One Final Expansion of the Surveillance State as Obama Heads for the Door

More federal employees will have access to raw intel data gathered without warrants.


Michael Reynolds/EPA/Newscom

President Barack Obama's administration ending its eight-year rule by expanding the sharing of intercepted communications and data between federal agencies may feel a little bit like a final giant middle finger to the many critics of the massive, secretive surveillance state.

Attorney General Loretta Lynch just signed off on changes that will increase the ability of the National Security Agency (NSA) to share some raw intercepted data with other agencies before the process of filtering out private information from people unconnected to actual targets. The snooping itself is not changing, but more people will have access earlier in the process.

Specifically this is surveillance authorized by Executive Order 12333, the provisions that outline the conduct of intelligence agencies. These are rules separate from the Foreign Intelligence Surveillance Act (FISA), the PATRIOT Act, and the new USA Freedom Act. The 12333 rules are specifically intended to oversee surveillance of foreign targets and foreign countries. It has very little oversight outside of the executive branch.

Because of the intelligence community's attitude of "collect everything and sort it out later," the surveillance taking place through 12333 also ends up gathering all sorts of communications and data from domestic sources. What had been happening is that the NSA would filter out anything other agencies shouldn't be getting access to and then pass the info along. Under the new rules, these other agencies will be able to search through the raw information itself but would still be required to purge unrelated communications.

So the end result is not more surveillance, but more federal staffers will have greater access to the surveillance that's already happening. According to The New York Times, the NSA is aware of the increased risk of private data getting out and will grant requests that are partly based on how potentially damaging it could be if people's private data were "improperly used and disclosed."

The stated purpose for this shift, which has been in the works for years and is not some abrupt final act from Obama, is to help reduce the problem of potentially important intelligence not being adequately passed between agencies in the effort to track down possible terror plots.

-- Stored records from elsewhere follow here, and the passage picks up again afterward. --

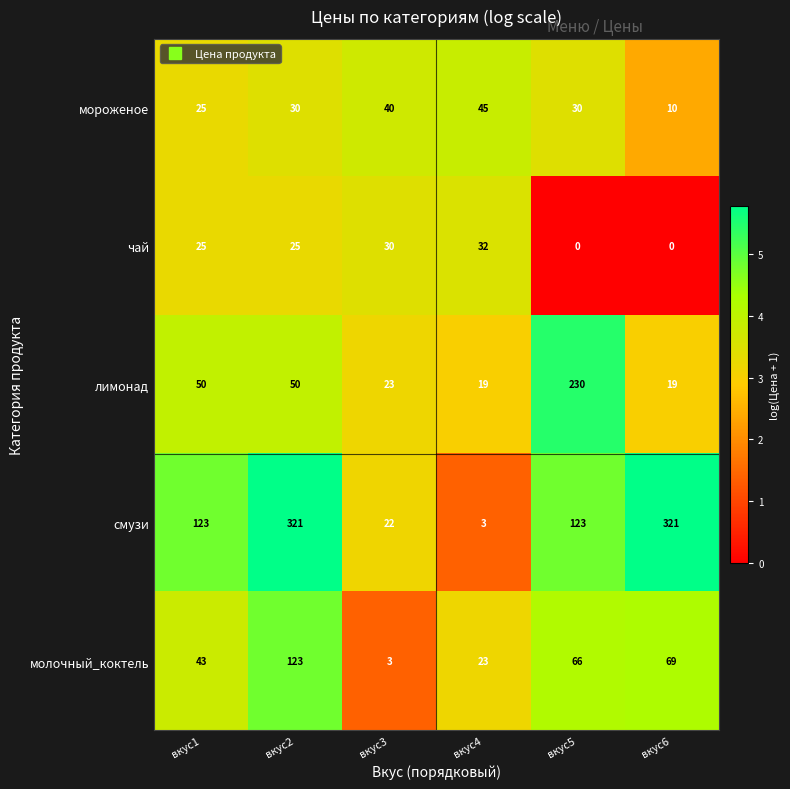

Which series has the largest total across all categories?

смузи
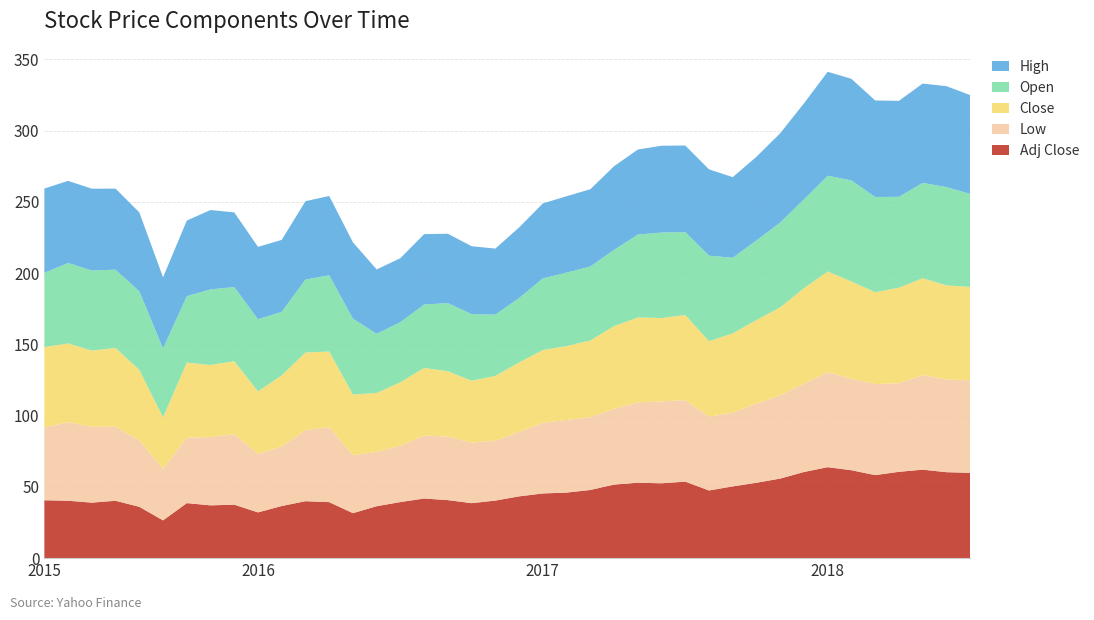

Reading right to left, what are all the values shown in this chart?

Adj Close: 2018-07=59.9	2018-06=60.3	2018-05=62.1	2018-04=60.6	2018-03=58.3	2018-02=61.7	2018-01=63.8	2017-12=60.4	2017-11=55.8	2017-10=52.9	2017-09=50.3	2017-08=47.5	2017-07=53.7	2017-06=52.5	2017-05=52.9	2017-04=51.6	2017-03=47.8	2017-02=46.0	2017-01=45.4	2016-12=43.3	2016-11=40.4	2016-10=38.6	2016-09=40.7	2016-08=41.8	2016-07=39.4	2016-06=36.4	2016-05=31.6	2016-04=39.3	2016-03=40.0	2016-02=36.6	2016-01=32.1	2015-12=37.5	2015-11=37.0	2015-10=38.6	2015-09=26.5	2015-08=36.0	2015-07=40.3	2015-06=38.9	2015-05=40.3	2015-04=40.6
Low: 2018-07=64.9	2018-06=65.0	2018-05=66.3	2018-04=62.1	2018-03=63.8	2018-02=64.2	2018-01=66.6	2017-12=62.0	2017-11=58.3	2017-10=55.6	2017-09=51.7	2017-08=51.8	2017-07=57.1	2017-06=57.4	2017-05=56.4	2017-04=53.1	2017-03=51.0	2017-02=51.0	2017-01=49.5	2016-12=45.2	2016-11=42.0	2016-10=42.5	2016-09=44.6	2016-08=44.2	2016-07=39.5	2016-06=38.1	2016-05=40.6	2016-04=52.6	2016-03=49.8	2016-02=41.7	2016-01=41.1	2015-12=49.4	2015-11=47.9	2015-10=45.9	2015-09=36.2	2015-08=46.6	2015-07=51.9	2015-06=53.2	2015-05=55.1	2015-04=51.1
Close: 2018-07=65.5	2018-06=66.0	2018-05=68.0	2018-04=67.1	2018-03=64.5	2018-02=68.3	2018-01=70.7	2017-12=66.9	2017-11=61.8	2017-10=58.6	2017-09=55.7	2017-08=52.9	2017-07=59.8	2017-06=58.5	2017-05=59.6	2017-04=58.1	2017-03=53.9	2017-02=51.8	2017-01=51.1	2016-12=48.8	2016-11=45.5	2016-10=43.4	2016-09=45.8	2016-08=47.4	2016-07=44.6	2016-06=41.3	2016-05=42.6	2016-04=53.1	2016-03=54.6	2016-02=50.0	2016-01=43.8	2015-12=51.2	2015-11=50.6	2015-10=52.7	2015-09=36.2	2015-08=49.4	2015-07=55.3	2015-06=53.5	2015-05=55.3	2015-04=56.3
Open: 2018-07=65.3	2018-06=69.0	2018-05=66.9	2018-04=63.8	2018-03=66.8	2018-02=70.9	2018-01=67.2	2017-12=62.4	2017-11=59.5	2017-10=55.9	2017-09=53.0	2017-08=60.0	2017-07=58.1	2017-06=60.0	2017-05=58.2	2017-04=53.5	2017-03=51.9	2017-02=51.6	2017-01=50.2	2016-12=45.2	2016-11=43.0	2016-10=46.7	2016-09=47.8	2016-08=44.5	2016-07=42.2	2016-06=41.5	2016-05=53.2	2016-04=53.5	2016-03=51.2	2016-02=44.6	2016-01=50.7	2015-12=52.0	2015-11=53.0	2015-10=46.6	2015-09=48.3	2015-08=55.2	2015-07=54.9	2015-06=56.2	2015-05=56.4	2015-04=52.1
High: 2018-07=69.3	2018-06=70.8	2018-05=69.7	2018-04=67.3	2018-03=67.7	2018-02=71.3	2018-01=73.0	2017-12=67.4	2017-11=62.6	2017-10=58.7	2017-09=56.5	2017-08=60.6	2017-07=60.7	2017-06=60.9	2017-05=59.7	2017-04=58.7	2017-03=54.2	2017-02=53.6	2017-01=52.6	2016-12=49.5	2016-11=46.3	2016-10=47.6	2016-09=48.6	2016-08=49.4	2016-07=44.9	2016-06=45.2	2016-05=53.5	2016-04=55.6	2016-03=55.0	2016-02=50.5	2016-01=50.8	2015-12=52.4	2015-11=55.7	2015-10=53.1	2015-09=49.9	2015-08=55.4	2015-07=56.8	2015-06=57.4	2015-05=57.6	2015-04=59.1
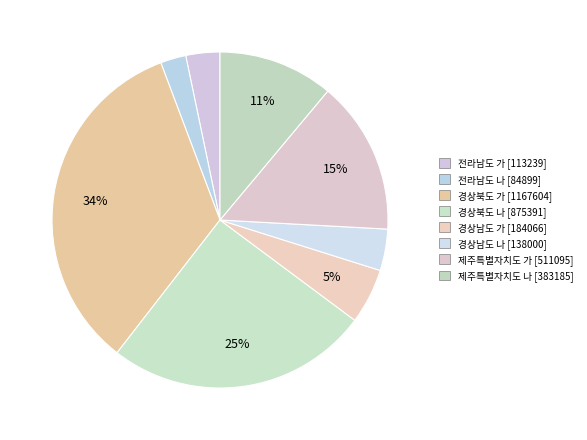

How many slices are in this pie chart?

8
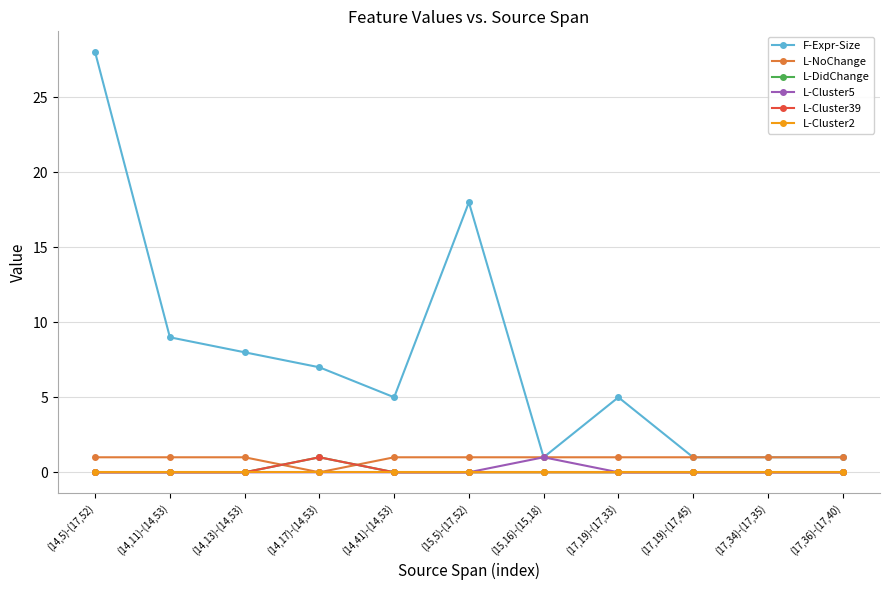

Does the chart have visible grid lines?

Yes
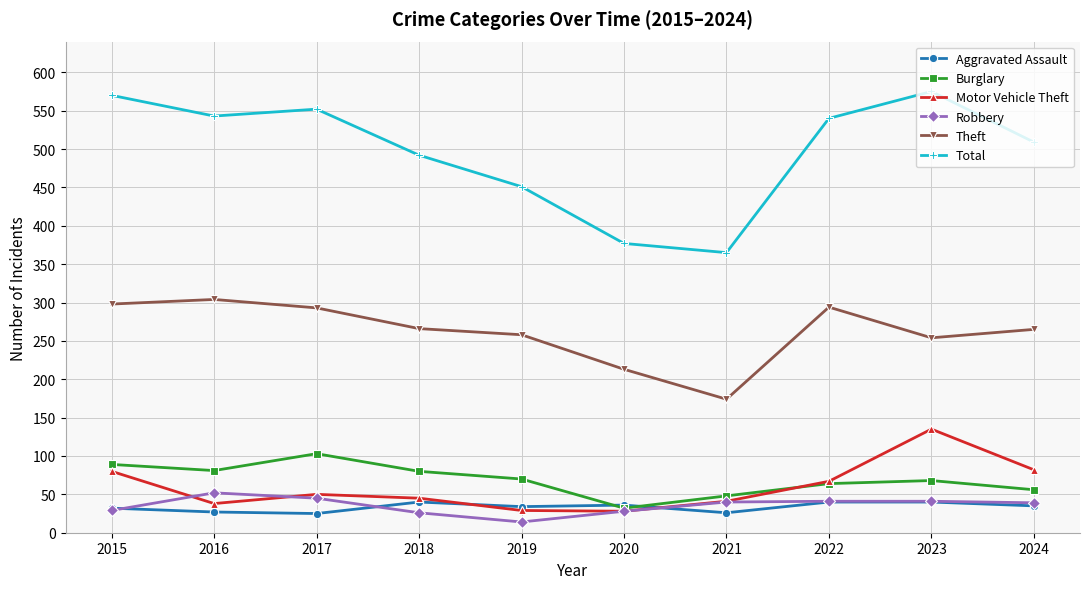

How many values in the Total series are below 540?

5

But it clearly, obviously also could potentially lead to abuse. Patrick Toomey of the American Civil Liberties Union (a critic of the broadness of the 12333 data collection) tells The New York Times:

"Rather than dramatically expanding government access to so much personal data, we need much stronger rules to protect the privacy of Americans," Mr. Toomey said. "Seventeen different government agencies shouldn't be rooting through Americans' emails with family members, friends and colleagues, all without ever obtaining a warrant."

As the Times notes, though the rules severely restrict how the agencies may search data about Americans (only for the purposes of foreign intelligence investigations), it does allow the NSA to tip off the Justice Department if it stumbles across evidence of crimes.

The number of people who will potentially have access to this evidence collected without a warrant will increase, and as Wired explains, there will be increased opportunities for law enforcement agencies to use the concept of "parallel construction" to attempt to secretly collected information without having to reveal it to defendants. Under "parallel construction," law enforcement agencies act upon the information they've gotten without warrants but then look for additional evidence they wouldn't have known about without the surveillance information. The "additional" evidence is what gets submitted to the courts, and they keep their mouths shut about the existence of the data or communications they've accessed without court approval. The judge and the defense don't even know about the secret sources, and therefore cannot challenge the constitutionality of the data collection.

The Electronic Frontier Foundation has been ringing the alarm about the potential misuses of communications collected under 12333 for years, particularly in connection with Edward Snowden's domestic surveillance disclosures. Read about their concerns here.

And we already have examples of how surveillance authorities are already misused against Americans. There are thousands of incidences of privacy violations by NSA employees per year. Most are not intentional and are not done with any ill intent, allegedly. But there have been cases where NSA employees have engaged in inappropriate snooping for personal reasons. It is not unreasonable to think an increased number of people looking over raw data will lead to increased incidences of the data being misused.

For a different perspective, Susan Hennessey, a former NSA attorney who serves as the managing editor of Lawfare, told The Atlantic she believes carefully hammering out and implementing these rules will actually reduce the risk of reckless changes by Donald Trump's heavily pro-surveillance incoming administration. Read her argument here.